Your task: Print the line containing "Publications" and every later line of the records. Keep each one exactly as given, ending with the last.

[[ Records provided open ]]

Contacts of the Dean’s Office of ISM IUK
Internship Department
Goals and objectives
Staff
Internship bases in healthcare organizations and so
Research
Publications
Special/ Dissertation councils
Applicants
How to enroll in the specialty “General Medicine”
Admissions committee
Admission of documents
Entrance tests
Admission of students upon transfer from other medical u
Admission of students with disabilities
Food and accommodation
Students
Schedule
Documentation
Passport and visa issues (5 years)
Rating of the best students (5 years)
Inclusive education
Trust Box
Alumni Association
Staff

[[ Records provided closed ]]

Solution for this problem:
Publications
Special/ Dissertation councils
Applicants
How to enroll in the specialty “General Medicine”
Admissions committee
Admission of documents
Entrance tests
Admission of students upon transfer from other medical u
Admission of students with disabilities
Food and accommodation
Students
Schedule
Documentation
Passport and visa issues (5 years)
Rating of the best students (5 years)
Inclusive education
Trust Box
Alumni Association
Staff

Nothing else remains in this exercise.